**Your assignment:**
Leave out the pictures and retype all the entries below exactly.

**Records shown:**
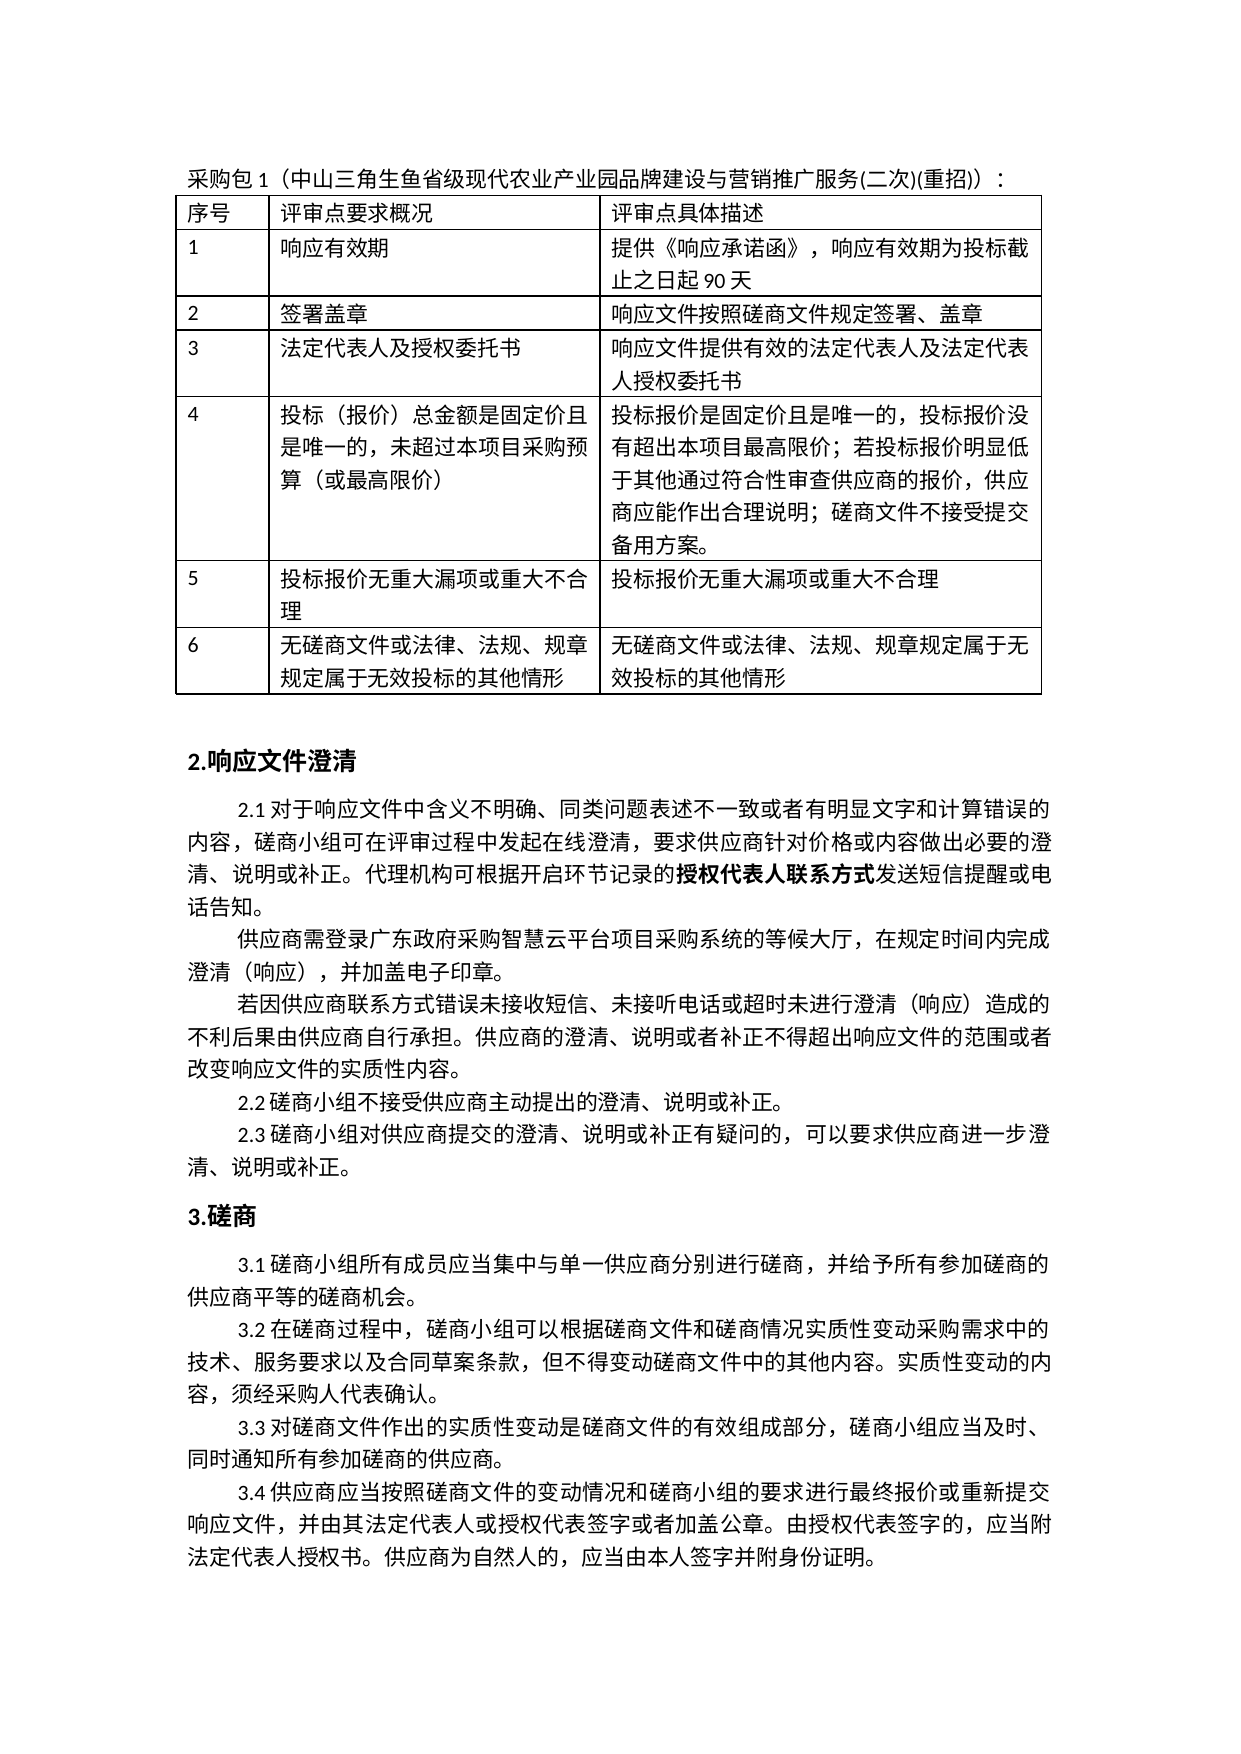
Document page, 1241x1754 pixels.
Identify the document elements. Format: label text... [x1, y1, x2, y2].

text 3.3对磋商文件作出的实质性变动是磋商文件的有效组成部分，磋商小组应当及时、同时通知所有参加磋商的供应商。 [187, 1409, 1053, 1474]
text 3.1磋商小组所有成员应当集中与单一供应商分别进行磋商，并给予所有参加磋商的供应商平等的磋商机会。 [187, 1247, 1053, 1312]
table_cell 投标报价是固定价且是唯一的，投标报价没有超出本项目最高限价；若投标报价明显低于其他通过符合性审查供应商的报价，供应商应能作出合理说明；磋商文件不接受提交备用方案。 [601, 397, 1041, 560]
table_cell 无磋商文件或法律、法规、规章规定属于无效投标的其他情形 [601, 628, 1041, 693]
text 2.2磋商小组不接受供应商主动提出的澄清、说明或补正。 [187, 1084, 1053, 1117]
text 2.3磋商小组对供应商提交的澄清、说明或补正有疑问的，可以要求供应商进一步澄清、说明或补正。 [187, 1117, 1053, 1182]
table_cell 5 [177, 561, 268, 626]
text 采购包1（中山三角生鱼省级现代农业产业园品牌建设与营销推广服务(二次)(重招)）： [187, 162, 1053, 194]
table_header 评审点要求概况 [270, 196, 599, 228]
table_cell 法定代表人及授权委托书 [270, 331, 599, 396]
table_cell 4 [177, 397, 268, 560]
table_cell 签署盖章 [270, 297, 599, 329]
table_cell 投标报价无重大漏项或重大不合理 [601, 561, 1041, 626]
table_cell 投标（报价）总金额是固定价且是唯一的，未超过本项目采购预算（或最高限价） [270, 397, 599, 560]
text 3.2在磋商过程中，磋商小组可以根据磋商文件和磋商情况实质性变动采购需求中的技术、服务要求以及合同草案条款，但不得变动磋商文件中的其他内容。实质性变动的内容，须经采购人代表确认。 [187, 1312, 1053, 1409]
text 3.4供应商应当按照磋商文件的变动情况和磋商小组的要求进行最终报价或重新提交响应文件，并由其法定代表人或授权代表签字或者加盖公章。由授权代表签字的，应当附法定代表人授权书。供应商为自然人的，应当由本人签字并附身份证明。 [187, 1474, 1053, 1572]
text 供应商需登录广东政府采购智慧云平台项目采购系统的等候大厅，在规定时间内完成澄清（响应），并加盖电子印章。 [187, 922, 1053, 987]
table_header 序号 [177, 196, 268, 228]
table_cell 投标报价无重大漏项或重大不合理 [270, 561, 599, 626]
text 2.1对于响应文件中含义不明确、同类问题表述不一致或者有明显文字和计算错误的内容，磋商小组可在评审过程中发起在线澄清，要求供应商针对价格或内容做出必要的澄清、说明或补正。代理机构可根据开启环节记录的授权代表人联系方式发送短信提醒或电话告知。 [187, 792, 1053, 922]
table_cell 1 [177, 230, 268, 295]
table_cell 响应有效期 [270, 230, 599, 295]
table_cell 提供《响应承诺函》，响应有效期为投标截止之日起90天 [601, 230, 1041, 295]
text 若因供应商联系方式错误未接收短信、未接听电话或超时未进行澄清（响应）造成的不利后果由供应商自行承担。供应商的澄清、说明或者补正不得超出响应文件的范围或者改变响应文件的实质性内容。 [187, 987, 1053, 1084]
text 2.响应文件澄清 [187, 727, 1053, 792]
text 3.磋商 [187, 1182, 1053, 1247]
table_cell 3 [177, 331, 268, 396]
table_cell 2 [177, 297, 268, 329]
table_cell 响应文件提供有效的法定代表人及法定代表人授权委托书 [601, 331, 1041, 396]
table_cell 响应文件按照磋商文件规定签署、盖章 [601, 297, 1041, 329]
table_header 评审点具体描述 [601, 196, 1041, 228]
table_cell 6 [177, 628, 268, 693]
table_cell 无磋商文件或法律、法规、规章规定属于无效投标的其他情形 [270, 628, 599, 693]
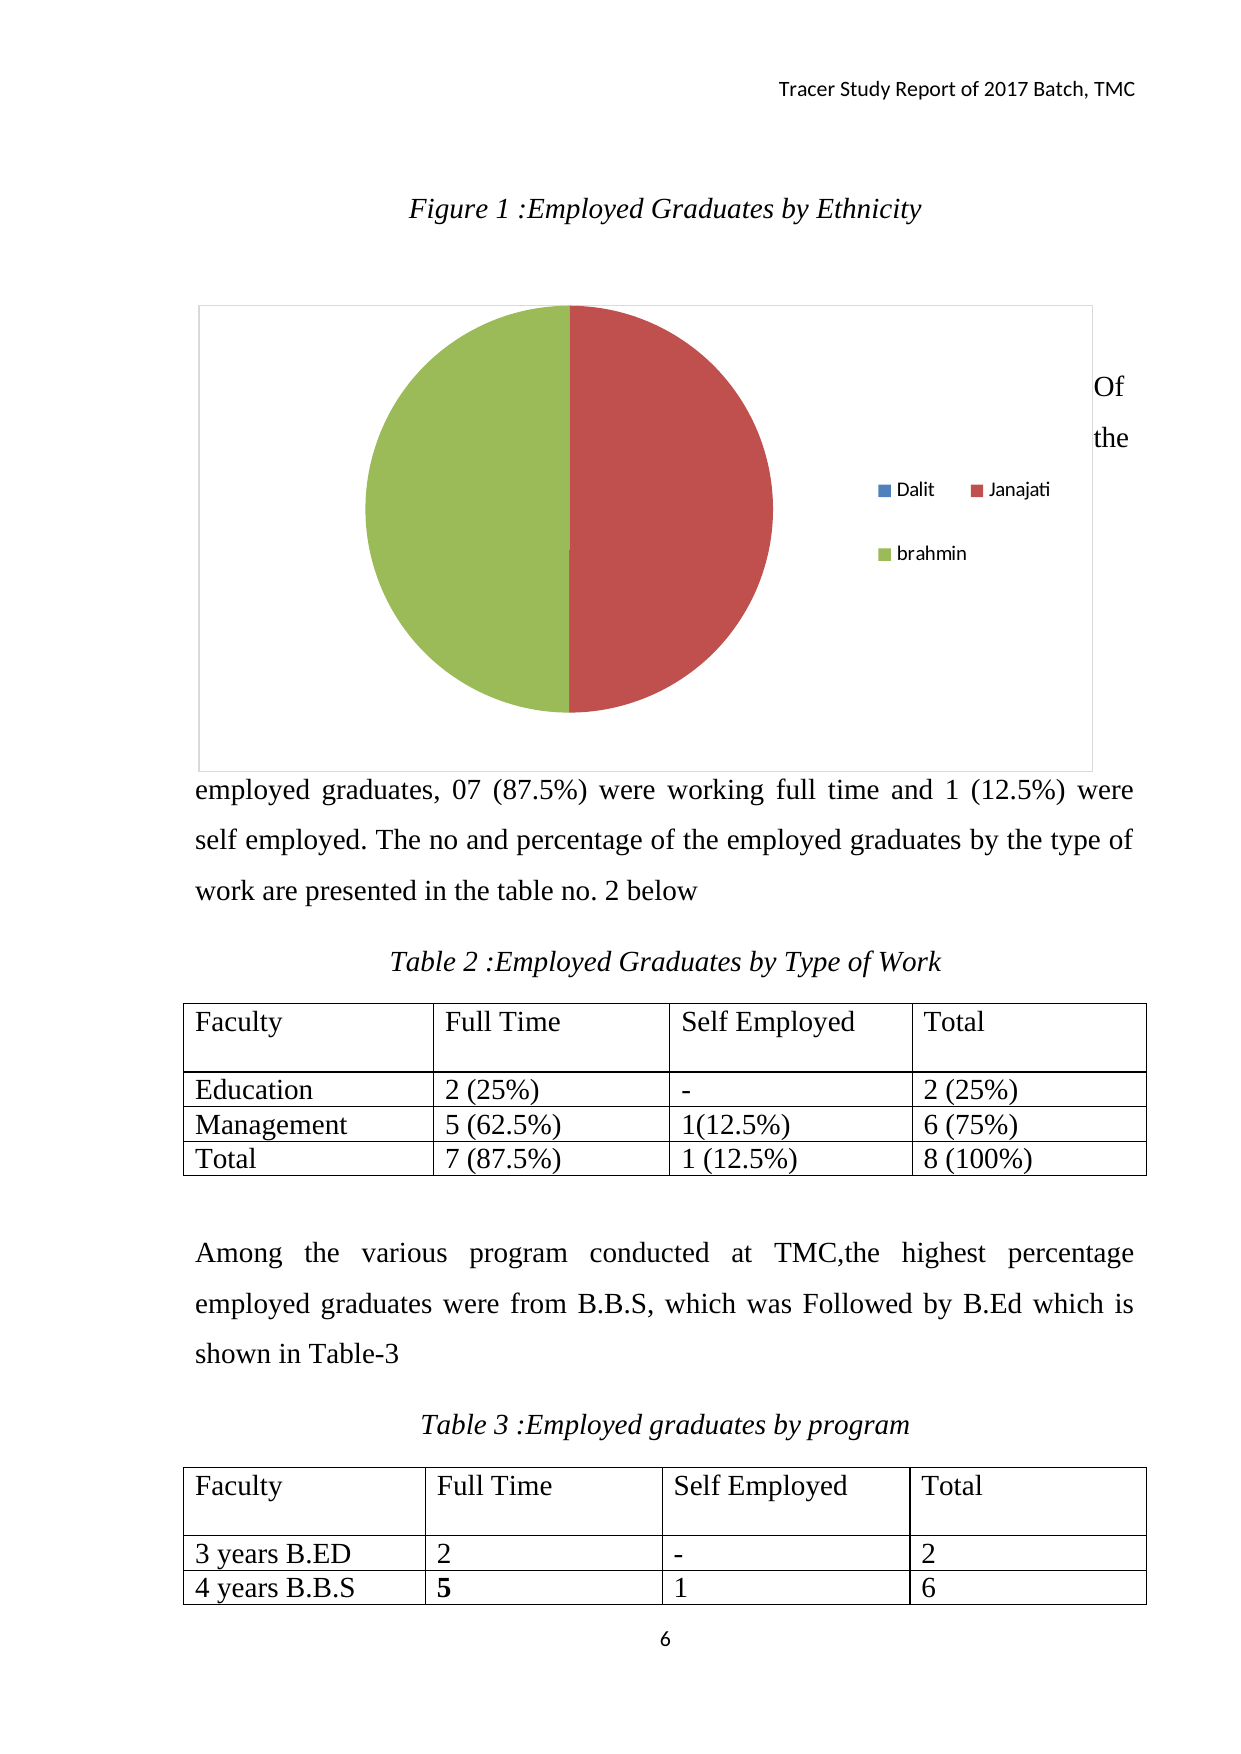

**Response box:**
Document page, 1241x1754 pixels.
Identify the document elements. Format: label text... [x1, y1, x2, y2].

text 3.3对磋商文件作出的实质性变动是磋商文件的有效组成部分，磋商小组应当及时、同时通知所有参加磋商的供应商。 [187, 1409, 1053, 1474]
text 3.1磋商小组所有成员应当集中与单一供应商分别进行磋商，并给予所有参加磋商的供应商平等的磋商机会。 [187, 1247, 1053, 1312]
table_cell 投标报价是固定价且是唯一的，投标报价没有超出本项目最高限价；若投标报价明显低于其他通过符合性审查供应商的报价，供应商应能作出合理说明；磋商文件不接受提交备用方案。 [601, 397, 1041, 560]
table_cell 无磋商文件或法律、法规、规章规定属于无效投标的其他情形 [601, 628, 1041, 693]
text 2.2磋商小组不接受供应商主动提出的澄清、说明或补正。 [187, 1084, 1053, 1117]
text 2.3磋商小组对供应商提交的澄清、说明或补正有疑问的，可以要求供应商进一步澄清、说明或补正。 [187, 1117, 1053, 1182]
table_cell 5 [177, 561, 268, 626]
text 采购包1（中山三角生鱼省级现代农业产业园品牌建设与营销推广服务(二次)(重招)）： [187, 162, 1053, 194]
table_header 评审点要求概况 [270, 196, 599, 228]
table_cell 法定代表人及授权委托书 [270, 331, 599, 396]
table_cell 4 [177, 397, 268, 560]
table_cell 签署盖章 [270, 297, 599, 329]
table_cell 投标报价无重大漏项或重大不合理 [601, 561, 1041, 626]
table_cell 投标（报价）总金额是固定价且是唯一的，未超过本项目采购预算（或最高限价） [270, 397, 599, 560]
text 3.2在磋商过程中，磋商小组可以根据磋商文件和磋商情况实质性变动采购需求中的技术、服务要求以及合同草案条款，但不得变动磋商文件中的其他内容。实质性变动的内容，须经采购人代表确认。 [187, 1312, 1053, 1409]
text 3.4供应商应当按照磋商文件的变动情况和磋商小组的要求进行最终报价或重新提交响应文件，并由其法定代表人或授权代表签字或者加盖公章。由授权代表签字的，应当附法定代表人授权书。供应商为自然人的，应当由本人签字并附身份证明。 [187, 1474, 1053, 1572]
text 供应商需登录广东政府采购智慧云平台项目采购系统的等候大厅，在规定时间内完成澄清（响应），并加盖电子印章。 [187, 922, 1053, 987]
table_header 序号 [177, 196, 268, 228]
table_cell 投标报价无重大漏项或重大不合理 [270, 561, 599, 626]
text 2.1对于响应文件中含义不明确、同类问题表述不一致或者有明显文字和计算错误的内容，磋商小组可在评审过程中发起在线澄清，要求供应商针对价格或内容做出必要的澄清、说明或补正。代理机构可根据开启环节记录的授权代表人联系方式发送短信提醒或电话告知。 [187, 792, 1053, 922]
table_cell 1 [177, 230, 268, 295]
table_cell 响应有效期 [270, 230, 599, 295]
table_cell 提供《响应承诺函》，响应有效期为投标截止之日起90天 [601, 230, 1041, 295]
text 若因供应商联系方式错误未接收短信、未接听电话或超时未进行澄清（响应）造成的不利后果由供应商自行承担。供应商的澄清、说明或者补正不得超出响应文件的范围或者改变响应文件的实质性内容。 [187, 987, 1053, 1084]
text 2.响应文件澄清 [187, 727, 1053, 792]
text 3.磋商 [187, 1182, 1053, 1247]
table_cell 3 [177, 331, 268, 396]
table_cell 2 [177, 297, 268, 329]
table_cell 响应文件提供有效的法定代表人及法定代表人授权委托书 [601, 331, 1041, 396]
table_cell 响应文件按照磋商文件规定签署、盖章 [601, 297, 1041, 329]
table_header 评审点具体描述 [601, 196, 1041, 228]
table_cell 6 [177, 628, 268, 693]
table_cell 无磋商文件或法律、法规、规章规定属于无效投标的其他情形 [270, 628, 599, 693]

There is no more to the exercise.